The leaders of the opposition Green Movement are no doubt pondering this question today. At the height of last year's unrest, they had hoped to recruit Iran's disaffected officialdom and traditional classes. Some joined last summer, but many watched, and continue to watch, from the sidelines. "They wanted to see the Green Movement succeed," said my friend, the university professor. "But they won't make a move until things are really on the verge of change. They're afraid."

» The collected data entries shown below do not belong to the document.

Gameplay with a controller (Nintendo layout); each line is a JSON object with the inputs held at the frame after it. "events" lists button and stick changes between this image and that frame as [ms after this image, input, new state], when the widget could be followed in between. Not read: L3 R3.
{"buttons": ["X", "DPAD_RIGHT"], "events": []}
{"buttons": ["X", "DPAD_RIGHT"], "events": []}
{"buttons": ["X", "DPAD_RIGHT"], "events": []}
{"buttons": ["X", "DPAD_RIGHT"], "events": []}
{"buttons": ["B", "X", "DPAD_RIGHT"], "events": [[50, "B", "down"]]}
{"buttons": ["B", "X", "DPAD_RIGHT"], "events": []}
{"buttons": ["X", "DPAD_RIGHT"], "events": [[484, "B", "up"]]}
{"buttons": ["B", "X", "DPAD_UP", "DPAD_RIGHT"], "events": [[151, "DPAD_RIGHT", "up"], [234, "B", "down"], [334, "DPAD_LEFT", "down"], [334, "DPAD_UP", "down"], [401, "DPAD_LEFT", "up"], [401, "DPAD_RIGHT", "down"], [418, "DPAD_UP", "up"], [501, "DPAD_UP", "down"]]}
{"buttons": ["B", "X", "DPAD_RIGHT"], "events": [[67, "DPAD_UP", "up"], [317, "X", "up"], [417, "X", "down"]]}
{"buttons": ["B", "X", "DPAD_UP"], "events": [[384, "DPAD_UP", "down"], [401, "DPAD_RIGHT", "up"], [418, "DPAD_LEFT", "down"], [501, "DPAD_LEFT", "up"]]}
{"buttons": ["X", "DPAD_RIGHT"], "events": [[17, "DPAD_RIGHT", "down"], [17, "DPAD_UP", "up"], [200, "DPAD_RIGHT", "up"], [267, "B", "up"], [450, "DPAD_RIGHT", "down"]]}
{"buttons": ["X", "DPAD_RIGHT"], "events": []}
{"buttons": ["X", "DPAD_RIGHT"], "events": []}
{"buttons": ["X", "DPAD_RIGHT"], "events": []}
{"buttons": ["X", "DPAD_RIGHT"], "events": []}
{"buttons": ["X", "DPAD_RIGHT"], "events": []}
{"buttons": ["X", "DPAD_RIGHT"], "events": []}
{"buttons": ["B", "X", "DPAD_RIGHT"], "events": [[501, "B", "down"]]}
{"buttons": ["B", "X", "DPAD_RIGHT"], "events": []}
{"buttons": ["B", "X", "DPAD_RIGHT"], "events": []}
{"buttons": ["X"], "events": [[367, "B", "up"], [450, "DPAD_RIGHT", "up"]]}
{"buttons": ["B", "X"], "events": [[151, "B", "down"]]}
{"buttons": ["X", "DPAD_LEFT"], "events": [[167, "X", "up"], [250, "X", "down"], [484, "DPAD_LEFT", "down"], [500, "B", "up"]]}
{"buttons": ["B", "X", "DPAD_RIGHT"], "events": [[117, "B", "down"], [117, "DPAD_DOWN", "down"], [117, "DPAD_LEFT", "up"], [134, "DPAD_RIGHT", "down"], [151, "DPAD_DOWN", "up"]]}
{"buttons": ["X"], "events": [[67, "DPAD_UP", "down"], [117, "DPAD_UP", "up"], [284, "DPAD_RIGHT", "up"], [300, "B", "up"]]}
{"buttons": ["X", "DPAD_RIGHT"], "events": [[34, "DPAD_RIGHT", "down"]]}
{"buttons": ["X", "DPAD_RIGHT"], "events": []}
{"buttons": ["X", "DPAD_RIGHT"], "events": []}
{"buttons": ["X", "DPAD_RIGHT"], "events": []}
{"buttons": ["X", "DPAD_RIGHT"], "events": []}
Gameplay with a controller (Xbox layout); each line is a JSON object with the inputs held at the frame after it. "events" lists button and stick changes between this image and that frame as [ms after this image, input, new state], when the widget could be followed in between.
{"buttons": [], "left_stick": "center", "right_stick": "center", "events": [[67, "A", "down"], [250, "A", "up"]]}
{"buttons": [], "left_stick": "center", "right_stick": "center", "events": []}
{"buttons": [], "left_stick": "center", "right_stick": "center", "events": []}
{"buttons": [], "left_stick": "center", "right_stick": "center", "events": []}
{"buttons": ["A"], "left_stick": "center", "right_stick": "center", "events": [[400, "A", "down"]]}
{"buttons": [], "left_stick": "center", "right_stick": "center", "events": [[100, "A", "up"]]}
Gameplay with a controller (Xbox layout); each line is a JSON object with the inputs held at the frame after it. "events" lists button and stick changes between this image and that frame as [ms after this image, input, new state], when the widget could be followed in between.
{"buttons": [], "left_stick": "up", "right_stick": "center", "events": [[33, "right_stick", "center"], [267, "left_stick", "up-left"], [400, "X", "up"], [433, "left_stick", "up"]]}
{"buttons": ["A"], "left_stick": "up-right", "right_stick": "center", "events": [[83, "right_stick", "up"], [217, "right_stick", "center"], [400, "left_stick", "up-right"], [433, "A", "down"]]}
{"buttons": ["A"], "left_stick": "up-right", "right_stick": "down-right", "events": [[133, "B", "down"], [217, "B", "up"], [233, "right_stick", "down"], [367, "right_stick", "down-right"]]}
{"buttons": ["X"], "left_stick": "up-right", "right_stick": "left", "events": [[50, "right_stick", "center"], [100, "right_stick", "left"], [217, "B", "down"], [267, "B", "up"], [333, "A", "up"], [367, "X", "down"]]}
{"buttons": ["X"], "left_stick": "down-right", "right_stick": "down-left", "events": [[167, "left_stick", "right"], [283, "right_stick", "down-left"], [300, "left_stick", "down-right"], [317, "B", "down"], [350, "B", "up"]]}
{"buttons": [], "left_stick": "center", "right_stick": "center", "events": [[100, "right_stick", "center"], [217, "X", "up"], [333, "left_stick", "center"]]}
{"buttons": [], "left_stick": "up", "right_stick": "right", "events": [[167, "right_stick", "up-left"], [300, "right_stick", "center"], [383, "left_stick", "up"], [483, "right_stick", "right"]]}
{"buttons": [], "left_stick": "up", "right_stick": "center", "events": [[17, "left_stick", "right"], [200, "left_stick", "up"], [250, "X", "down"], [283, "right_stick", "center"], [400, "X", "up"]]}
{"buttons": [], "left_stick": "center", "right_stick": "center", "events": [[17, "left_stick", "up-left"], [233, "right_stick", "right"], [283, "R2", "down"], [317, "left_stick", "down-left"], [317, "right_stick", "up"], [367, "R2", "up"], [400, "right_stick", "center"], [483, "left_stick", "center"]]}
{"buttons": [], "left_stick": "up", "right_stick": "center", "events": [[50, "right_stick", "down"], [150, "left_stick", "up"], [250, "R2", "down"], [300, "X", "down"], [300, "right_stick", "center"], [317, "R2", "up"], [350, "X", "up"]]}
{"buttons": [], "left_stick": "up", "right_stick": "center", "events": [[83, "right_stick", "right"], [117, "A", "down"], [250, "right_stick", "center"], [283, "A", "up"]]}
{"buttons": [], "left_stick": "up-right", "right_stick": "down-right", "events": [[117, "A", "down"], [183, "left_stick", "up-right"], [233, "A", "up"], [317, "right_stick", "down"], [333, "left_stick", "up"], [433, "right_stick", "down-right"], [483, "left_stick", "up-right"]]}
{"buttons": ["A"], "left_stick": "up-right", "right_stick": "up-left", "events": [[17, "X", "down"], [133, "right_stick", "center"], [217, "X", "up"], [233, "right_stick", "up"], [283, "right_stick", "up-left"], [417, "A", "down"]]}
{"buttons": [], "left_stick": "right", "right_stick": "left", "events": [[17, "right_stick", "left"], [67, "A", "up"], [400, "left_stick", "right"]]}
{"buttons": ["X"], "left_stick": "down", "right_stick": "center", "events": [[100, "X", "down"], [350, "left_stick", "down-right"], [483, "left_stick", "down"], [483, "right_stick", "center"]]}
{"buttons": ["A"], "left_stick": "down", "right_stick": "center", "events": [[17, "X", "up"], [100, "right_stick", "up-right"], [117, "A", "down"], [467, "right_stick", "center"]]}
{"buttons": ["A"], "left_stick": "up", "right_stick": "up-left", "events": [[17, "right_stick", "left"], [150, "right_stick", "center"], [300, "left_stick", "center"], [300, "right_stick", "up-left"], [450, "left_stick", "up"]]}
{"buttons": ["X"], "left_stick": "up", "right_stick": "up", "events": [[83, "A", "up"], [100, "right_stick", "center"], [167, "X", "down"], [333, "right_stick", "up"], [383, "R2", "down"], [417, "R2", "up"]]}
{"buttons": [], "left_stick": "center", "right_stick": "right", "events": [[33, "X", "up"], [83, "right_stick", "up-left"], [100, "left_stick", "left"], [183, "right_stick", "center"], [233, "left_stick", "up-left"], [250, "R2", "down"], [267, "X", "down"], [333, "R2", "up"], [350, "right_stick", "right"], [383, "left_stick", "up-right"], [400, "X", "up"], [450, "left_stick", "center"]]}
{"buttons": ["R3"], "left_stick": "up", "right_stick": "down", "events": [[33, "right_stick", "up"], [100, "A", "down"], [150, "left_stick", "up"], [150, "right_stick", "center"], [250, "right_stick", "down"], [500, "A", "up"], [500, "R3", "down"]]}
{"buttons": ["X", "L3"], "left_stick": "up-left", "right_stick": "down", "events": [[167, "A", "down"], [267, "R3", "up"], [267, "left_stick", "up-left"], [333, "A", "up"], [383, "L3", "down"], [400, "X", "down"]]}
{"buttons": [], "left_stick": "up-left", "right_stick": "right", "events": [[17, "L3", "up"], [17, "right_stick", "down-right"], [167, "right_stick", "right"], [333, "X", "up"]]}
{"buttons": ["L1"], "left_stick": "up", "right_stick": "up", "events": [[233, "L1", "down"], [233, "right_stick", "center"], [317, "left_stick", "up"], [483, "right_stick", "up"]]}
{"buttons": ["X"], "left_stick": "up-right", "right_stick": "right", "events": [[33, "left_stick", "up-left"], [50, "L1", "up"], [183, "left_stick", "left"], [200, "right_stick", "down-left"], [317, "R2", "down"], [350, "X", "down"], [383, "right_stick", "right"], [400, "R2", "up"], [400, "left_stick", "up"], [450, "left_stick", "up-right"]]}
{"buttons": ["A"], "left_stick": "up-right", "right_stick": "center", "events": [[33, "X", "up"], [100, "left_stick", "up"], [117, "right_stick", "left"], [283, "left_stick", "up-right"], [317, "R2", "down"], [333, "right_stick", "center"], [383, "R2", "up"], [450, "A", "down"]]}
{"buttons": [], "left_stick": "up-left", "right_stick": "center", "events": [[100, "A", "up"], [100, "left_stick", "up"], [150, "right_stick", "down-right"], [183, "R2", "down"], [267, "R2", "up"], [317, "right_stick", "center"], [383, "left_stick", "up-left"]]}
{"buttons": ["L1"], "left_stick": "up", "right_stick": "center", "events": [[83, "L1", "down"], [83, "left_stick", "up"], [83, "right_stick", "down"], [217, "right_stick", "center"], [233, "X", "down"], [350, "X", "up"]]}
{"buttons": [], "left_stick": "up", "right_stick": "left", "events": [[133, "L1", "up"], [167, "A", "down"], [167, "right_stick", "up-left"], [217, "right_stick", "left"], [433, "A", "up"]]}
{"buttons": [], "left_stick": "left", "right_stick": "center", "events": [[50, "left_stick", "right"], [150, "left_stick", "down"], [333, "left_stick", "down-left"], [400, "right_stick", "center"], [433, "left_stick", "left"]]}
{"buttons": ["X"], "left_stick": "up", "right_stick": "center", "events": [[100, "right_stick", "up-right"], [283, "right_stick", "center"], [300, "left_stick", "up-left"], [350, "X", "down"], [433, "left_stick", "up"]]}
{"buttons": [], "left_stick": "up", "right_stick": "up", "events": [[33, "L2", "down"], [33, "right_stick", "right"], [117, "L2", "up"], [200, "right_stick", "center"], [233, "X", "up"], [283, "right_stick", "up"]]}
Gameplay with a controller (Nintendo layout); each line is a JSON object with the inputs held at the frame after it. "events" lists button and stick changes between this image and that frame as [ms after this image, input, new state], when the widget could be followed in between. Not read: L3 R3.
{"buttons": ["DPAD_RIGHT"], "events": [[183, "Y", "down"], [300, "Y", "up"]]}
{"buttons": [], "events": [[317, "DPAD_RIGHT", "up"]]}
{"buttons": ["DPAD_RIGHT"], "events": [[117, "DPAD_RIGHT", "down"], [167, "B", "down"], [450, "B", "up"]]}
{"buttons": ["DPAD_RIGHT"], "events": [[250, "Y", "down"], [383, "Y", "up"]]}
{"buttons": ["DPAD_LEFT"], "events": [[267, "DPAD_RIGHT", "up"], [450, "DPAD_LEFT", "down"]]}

Too often we underestimate the sustainability of morally bankrupt regimes that have mastered the art of repression coupled with financial co-optation. In the cynical words of a scion of a powerful clerical family, who told me once: "When you have control over the oil revenue, you can run this country with a few million supporters and 20,000 people who are willing to kill and die for you." Maybe, though that formula did not work for the shah.
There is some wisdom in the old adage that Iran's largest political party is the hezb-e baad, the "party of the wind." Iranians have historically gravitated toward where the most powerful political winds are blowing. As anti-government demonstrations engulfed Tehran last summer, I thought of the sloganeering screwdriver salesman from Friday prayers.
"Death to the Dictator!" I pictured him saying, crying to the parched crowds. "Watermelon juice for 500 toman!"
That likely didn't happen. Not just yet. But maybe one day soon.